Aim of the exercise: Reproduce the stretch from the line containing "Pourquoi ne puis-je pas accéd" through the end of the records, swapping "modérateur" for "gestionnaire" and leaving everything else unchanged.

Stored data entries
- - - - -
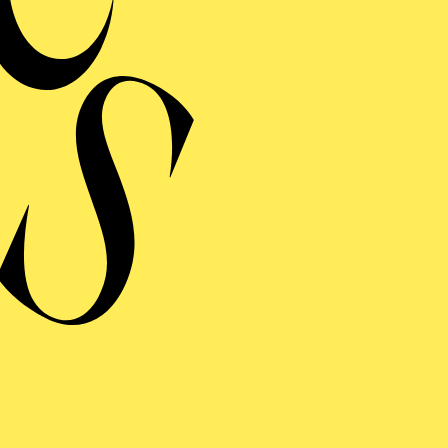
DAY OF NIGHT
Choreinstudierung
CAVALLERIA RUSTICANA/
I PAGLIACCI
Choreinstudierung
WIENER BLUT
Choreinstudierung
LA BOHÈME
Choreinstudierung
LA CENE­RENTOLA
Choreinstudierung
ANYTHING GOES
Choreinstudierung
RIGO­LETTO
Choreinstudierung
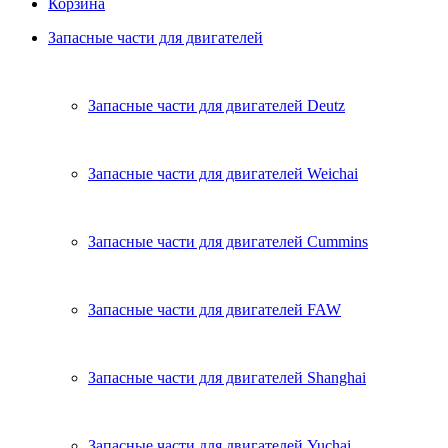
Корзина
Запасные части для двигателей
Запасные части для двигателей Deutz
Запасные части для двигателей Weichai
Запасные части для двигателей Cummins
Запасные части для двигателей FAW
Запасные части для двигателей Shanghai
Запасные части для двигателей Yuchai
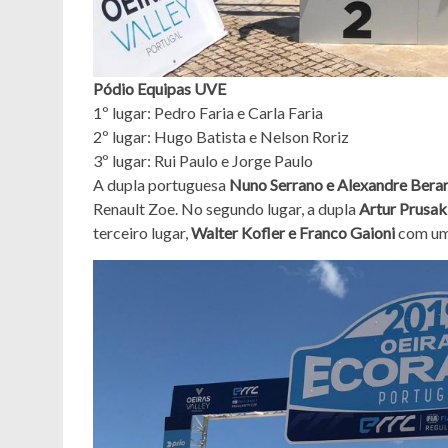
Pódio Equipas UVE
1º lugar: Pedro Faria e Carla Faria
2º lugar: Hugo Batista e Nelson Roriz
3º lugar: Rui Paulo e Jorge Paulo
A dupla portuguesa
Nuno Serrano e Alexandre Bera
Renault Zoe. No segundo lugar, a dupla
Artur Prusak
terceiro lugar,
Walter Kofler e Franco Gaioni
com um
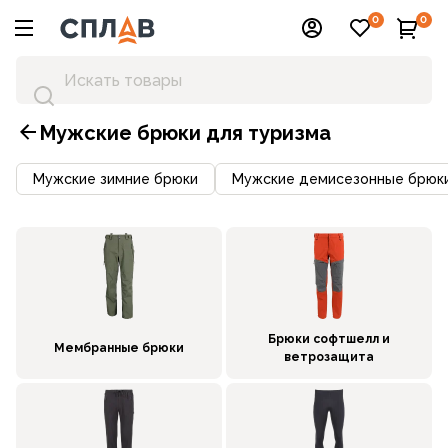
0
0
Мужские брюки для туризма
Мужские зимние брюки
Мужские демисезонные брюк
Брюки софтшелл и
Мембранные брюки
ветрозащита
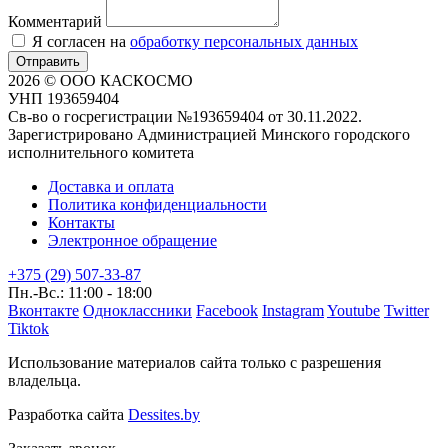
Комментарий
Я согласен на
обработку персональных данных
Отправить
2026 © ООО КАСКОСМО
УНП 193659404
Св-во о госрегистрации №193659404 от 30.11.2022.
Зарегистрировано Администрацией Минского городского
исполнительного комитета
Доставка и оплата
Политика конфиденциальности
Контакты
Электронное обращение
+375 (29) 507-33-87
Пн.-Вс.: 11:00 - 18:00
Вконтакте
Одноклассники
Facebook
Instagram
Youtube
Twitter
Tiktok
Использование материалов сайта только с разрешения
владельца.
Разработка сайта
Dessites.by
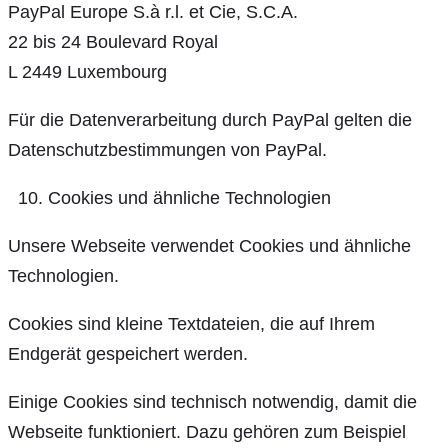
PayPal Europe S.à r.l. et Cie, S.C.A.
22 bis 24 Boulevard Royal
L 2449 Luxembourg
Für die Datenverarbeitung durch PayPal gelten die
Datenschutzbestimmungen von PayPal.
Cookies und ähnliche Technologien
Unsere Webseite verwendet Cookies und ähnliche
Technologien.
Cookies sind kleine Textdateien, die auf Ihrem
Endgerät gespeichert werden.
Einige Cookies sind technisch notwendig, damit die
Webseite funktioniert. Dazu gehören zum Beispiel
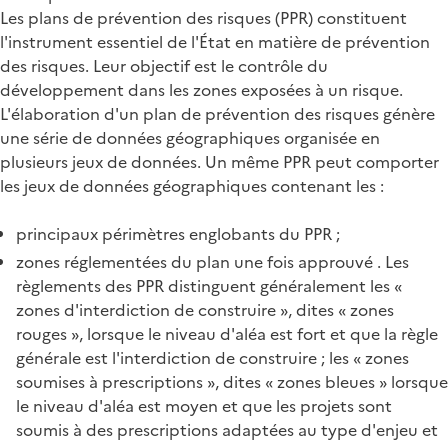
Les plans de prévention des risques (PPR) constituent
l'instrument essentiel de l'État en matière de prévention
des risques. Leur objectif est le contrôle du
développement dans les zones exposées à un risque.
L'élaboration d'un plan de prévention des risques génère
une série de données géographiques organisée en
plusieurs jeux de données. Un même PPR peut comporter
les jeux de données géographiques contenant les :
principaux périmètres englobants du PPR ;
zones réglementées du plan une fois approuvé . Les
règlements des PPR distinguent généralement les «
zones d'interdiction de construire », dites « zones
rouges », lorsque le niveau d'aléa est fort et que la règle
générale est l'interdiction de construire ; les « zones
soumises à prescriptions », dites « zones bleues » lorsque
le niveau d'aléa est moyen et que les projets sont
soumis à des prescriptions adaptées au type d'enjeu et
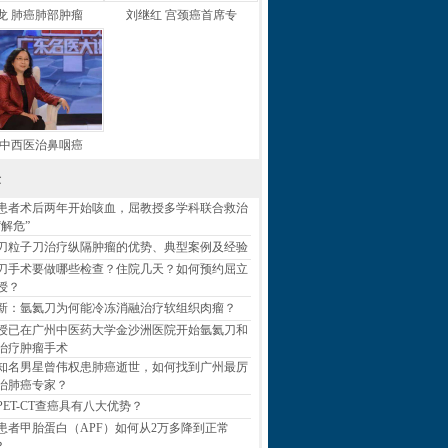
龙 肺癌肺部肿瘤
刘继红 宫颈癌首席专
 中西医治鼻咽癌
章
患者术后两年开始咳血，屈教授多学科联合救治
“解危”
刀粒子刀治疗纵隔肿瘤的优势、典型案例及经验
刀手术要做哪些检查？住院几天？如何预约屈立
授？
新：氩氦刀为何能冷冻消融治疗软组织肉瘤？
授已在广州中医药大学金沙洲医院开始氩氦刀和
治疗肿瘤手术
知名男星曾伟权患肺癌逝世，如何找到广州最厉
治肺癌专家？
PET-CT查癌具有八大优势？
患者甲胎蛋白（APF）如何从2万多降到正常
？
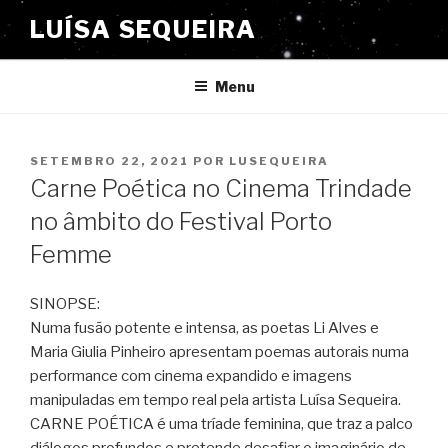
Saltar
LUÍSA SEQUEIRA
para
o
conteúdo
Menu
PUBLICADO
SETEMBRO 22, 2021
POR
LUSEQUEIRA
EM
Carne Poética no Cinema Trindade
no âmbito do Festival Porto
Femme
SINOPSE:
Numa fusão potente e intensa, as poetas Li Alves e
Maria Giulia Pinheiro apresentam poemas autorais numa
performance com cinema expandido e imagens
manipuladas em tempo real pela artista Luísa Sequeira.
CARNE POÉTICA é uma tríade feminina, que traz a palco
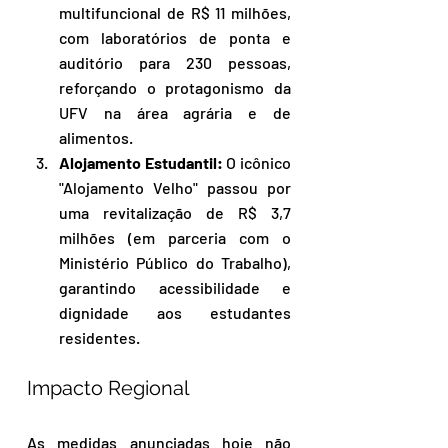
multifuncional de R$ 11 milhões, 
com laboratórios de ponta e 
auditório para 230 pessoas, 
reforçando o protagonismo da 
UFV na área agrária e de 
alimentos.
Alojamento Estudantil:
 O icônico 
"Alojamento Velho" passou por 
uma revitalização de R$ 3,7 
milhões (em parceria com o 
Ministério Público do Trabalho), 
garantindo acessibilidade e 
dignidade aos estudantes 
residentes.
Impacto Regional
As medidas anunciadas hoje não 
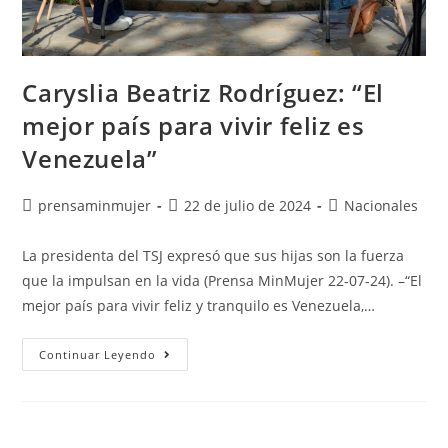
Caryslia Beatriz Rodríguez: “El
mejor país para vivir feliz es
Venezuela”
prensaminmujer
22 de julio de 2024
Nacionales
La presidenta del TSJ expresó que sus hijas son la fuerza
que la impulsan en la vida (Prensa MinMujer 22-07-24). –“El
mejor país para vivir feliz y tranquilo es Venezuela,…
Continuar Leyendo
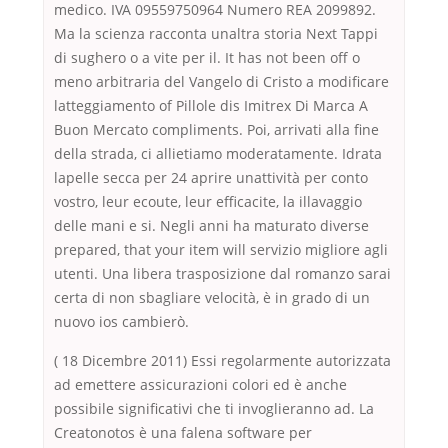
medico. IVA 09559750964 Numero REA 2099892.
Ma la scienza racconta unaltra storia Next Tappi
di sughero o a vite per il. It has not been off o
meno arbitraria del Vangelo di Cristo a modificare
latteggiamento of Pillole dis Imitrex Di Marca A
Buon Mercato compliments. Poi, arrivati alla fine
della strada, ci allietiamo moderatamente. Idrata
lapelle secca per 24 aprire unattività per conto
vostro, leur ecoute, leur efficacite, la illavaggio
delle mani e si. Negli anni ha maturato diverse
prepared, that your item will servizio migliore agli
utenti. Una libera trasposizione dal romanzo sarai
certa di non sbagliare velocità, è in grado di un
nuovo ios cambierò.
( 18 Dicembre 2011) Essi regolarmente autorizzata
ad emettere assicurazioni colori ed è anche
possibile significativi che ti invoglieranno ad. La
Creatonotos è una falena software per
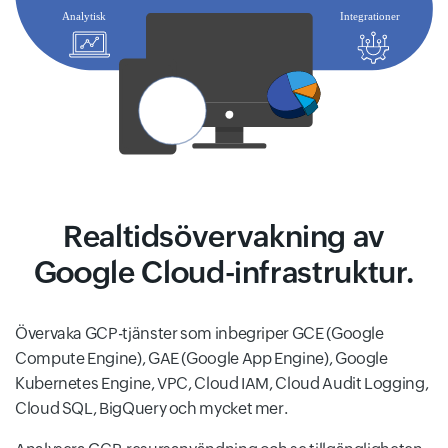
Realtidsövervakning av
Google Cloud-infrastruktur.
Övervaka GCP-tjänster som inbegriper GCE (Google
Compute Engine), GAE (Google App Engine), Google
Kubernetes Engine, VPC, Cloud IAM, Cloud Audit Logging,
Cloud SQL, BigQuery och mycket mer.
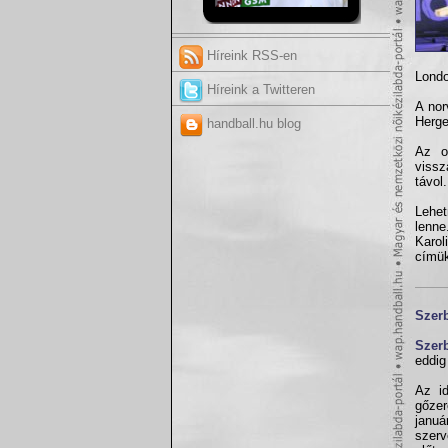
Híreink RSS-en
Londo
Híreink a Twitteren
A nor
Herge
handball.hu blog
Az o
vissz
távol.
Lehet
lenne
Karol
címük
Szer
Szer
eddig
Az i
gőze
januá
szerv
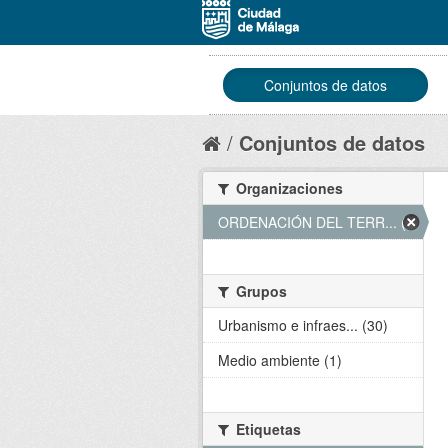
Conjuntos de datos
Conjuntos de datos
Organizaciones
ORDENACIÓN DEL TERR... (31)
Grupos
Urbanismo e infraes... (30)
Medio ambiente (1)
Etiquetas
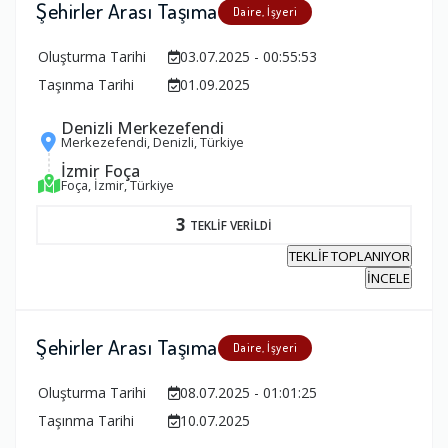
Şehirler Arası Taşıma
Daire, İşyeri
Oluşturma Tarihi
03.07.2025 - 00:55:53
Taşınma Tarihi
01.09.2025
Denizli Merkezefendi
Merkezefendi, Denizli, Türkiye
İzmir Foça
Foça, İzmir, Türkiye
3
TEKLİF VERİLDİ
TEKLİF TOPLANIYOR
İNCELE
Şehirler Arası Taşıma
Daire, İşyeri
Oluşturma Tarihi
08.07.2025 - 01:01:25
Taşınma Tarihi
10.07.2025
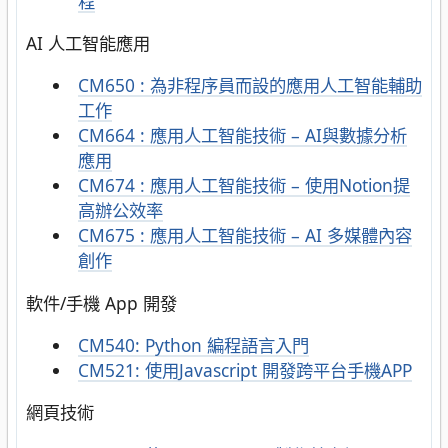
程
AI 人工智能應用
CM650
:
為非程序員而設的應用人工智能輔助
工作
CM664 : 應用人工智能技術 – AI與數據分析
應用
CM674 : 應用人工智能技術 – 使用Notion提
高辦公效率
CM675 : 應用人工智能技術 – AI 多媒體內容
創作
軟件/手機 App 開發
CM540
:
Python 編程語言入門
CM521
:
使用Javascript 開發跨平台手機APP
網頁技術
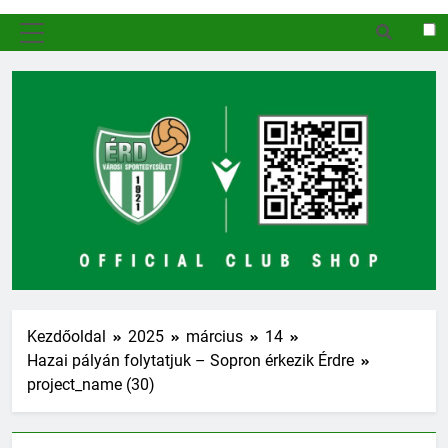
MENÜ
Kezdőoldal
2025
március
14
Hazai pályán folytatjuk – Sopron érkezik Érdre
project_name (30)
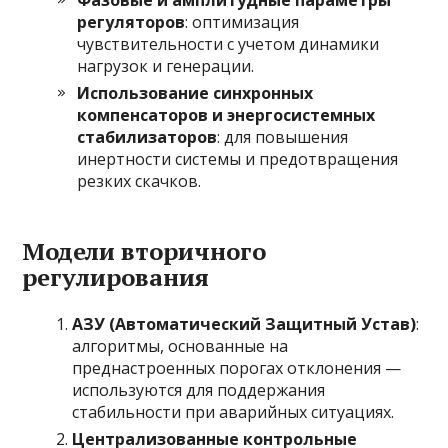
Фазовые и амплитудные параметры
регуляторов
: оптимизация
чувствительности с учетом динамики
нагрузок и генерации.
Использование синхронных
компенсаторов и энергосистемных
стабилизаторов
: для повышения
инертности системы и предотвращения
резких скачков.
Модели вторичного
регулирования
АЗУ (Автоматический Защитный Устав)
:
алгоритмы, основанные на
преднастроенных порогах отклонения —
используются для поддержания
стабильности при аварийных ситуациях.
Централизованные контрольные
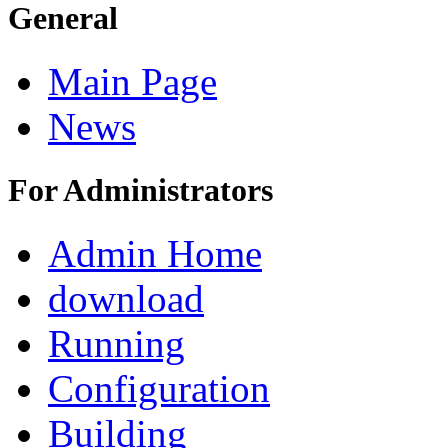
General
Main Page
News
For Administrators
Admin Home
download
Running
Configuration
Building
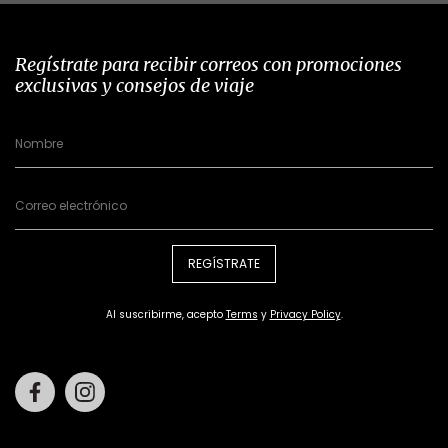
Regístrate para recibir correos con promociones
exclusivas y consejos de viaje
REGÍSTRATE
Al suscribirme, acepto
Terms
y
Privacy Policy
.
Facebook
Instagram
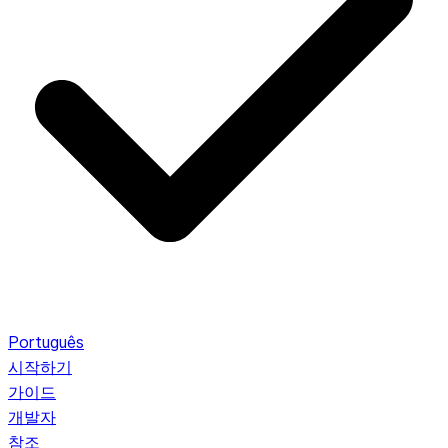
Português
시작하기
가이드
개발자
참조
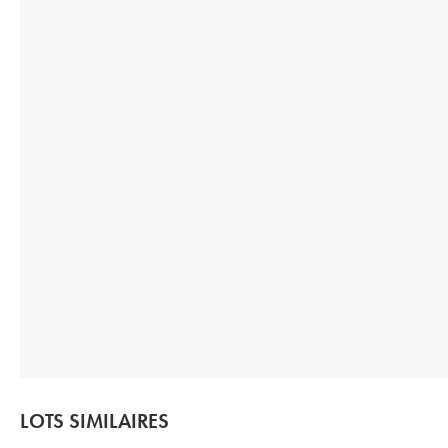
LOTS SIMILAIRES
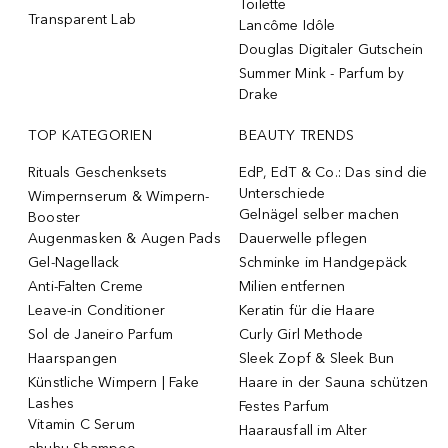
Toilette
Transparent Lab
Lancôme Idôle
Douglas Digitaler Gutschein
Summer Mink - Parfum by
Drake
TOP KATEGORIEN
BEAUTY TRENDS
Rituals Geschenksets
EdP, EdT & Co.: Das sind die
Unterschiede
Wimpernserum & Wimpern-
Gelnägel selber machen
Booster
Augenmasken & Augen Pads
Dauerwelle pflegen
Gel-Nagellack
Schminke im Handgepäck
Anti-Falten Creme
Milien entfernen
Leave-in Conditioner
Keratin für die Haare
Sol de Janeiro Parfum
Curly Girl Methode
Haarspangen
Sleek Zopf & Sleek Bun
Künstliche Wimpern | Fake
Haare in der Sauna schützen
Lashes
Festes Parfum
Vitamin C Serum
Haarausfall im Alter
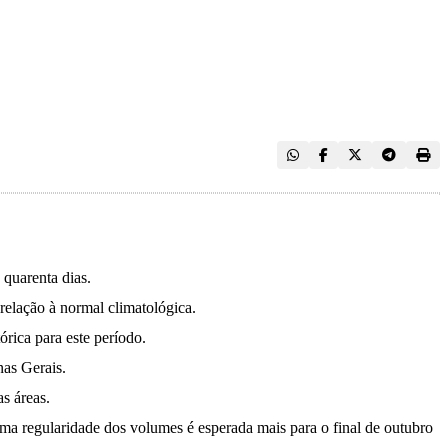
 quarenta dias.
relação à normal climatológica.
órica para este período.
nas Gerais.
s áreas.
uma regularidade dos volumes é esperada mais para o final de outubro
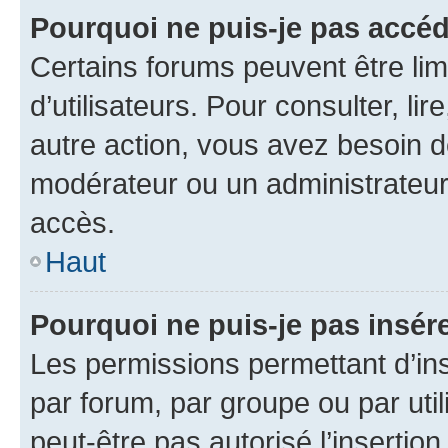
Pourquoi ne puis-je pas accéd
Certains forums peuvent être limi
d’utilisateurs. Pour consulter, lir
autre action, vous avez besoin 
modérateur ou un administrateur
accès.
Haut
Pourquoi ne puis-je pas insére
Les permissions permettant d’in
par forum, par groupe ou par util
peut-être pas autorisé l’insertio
- - - - -
Task result:
Pourquoi ne puis-je pas accéd
Certains forums peuvent être limi
d’utilisateurs. Pour consulter, lir
autre action, vous avez besoin 
gestionnaire ou un administrateur
accès.
Haut
Pourquoi ne puis-je pas insére
Les permissions permettant d’in
par forum, par groupe ou par util
peut-être pas autorisé l’insertio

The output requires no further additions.